Welsh’s eyes narrowed. “Whatever do you mean?”

Francesca smiled. “I had the navigator of the Whale Song at my house the other night for a party I was throwing. A lovely young man. But he talks in his sleep. Your course takes you to Crown’s Rest. The capital itself…”

Welsh turned red with anger. “I wouldn’t expect you to understand!”

“That you’re a traitor?”

“No, harlot. I’m a patriot!” Welsh calmed himself. “If someone, anyone, with Northern royal blood tries to claim the crown, wars will break out everywhere in all the kingdoms. Even civil wars—no kingdom will have only one claimant. The blood will flow like wine during Summer Festival.” His shoulders slumped. “For two centuries, my people have bled and died. Now the Eastern Empire gives us a chance to live in peace. To have one generation where no son or daughter dies with a kinsman’s blade in their gut.”

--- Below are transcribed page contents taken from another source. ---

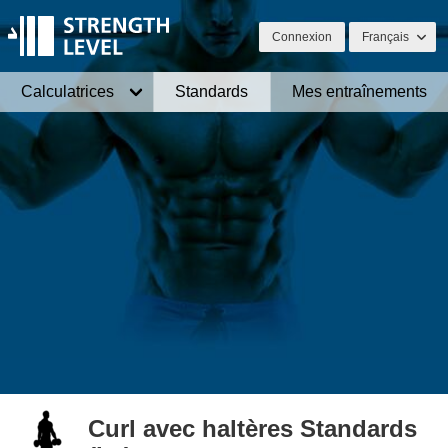
Connexion
Français
Calculatrices
Standards
Mes entraînements
Curl avec haltères Standards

He lifted his head. “What I do, I do to save lives. Not that I expect you to understand. You ‘don’t do politics’, remember?”

Francesca gave up. “Fine. We had a contract. Pay me and we’re done.”

Welsh took the girl by the arm. “Come with me, my dear. You won’t be harmed, I swear it. And, as for you: come as well.”

Francesca followed the lord and girl up the gangplank, then pulled up short at the sight of twenty crossbows pointed at her. Agents in the distinctive black and red leather armor of the Imperial army’s intelligence service. Even two wizards, in black and red robes.

“Don’t try anything, witch. We will counter any spell or action.” The captain of the imperial forces was deadly serious. Francesca held still.

Welsh looked apologetic. “I’m sorry, I truly am. But I’m afraid your fee for services rendered is simply too much. You may take this small sum, and your life. I give it to you as a courtesy only.” The pouch was a pittance compared to the agreed upon amount—but her life was ample payment.

* * *

As Francesca watched the Whale Song set out, she weighed the coins in her hand. From what she had spent on preparation and hiring the Guild to run interference, she had lost a year’s wages.

“Damn it, girl. Let this be a lesson to you,” she said to herself. “Always get paid up front!”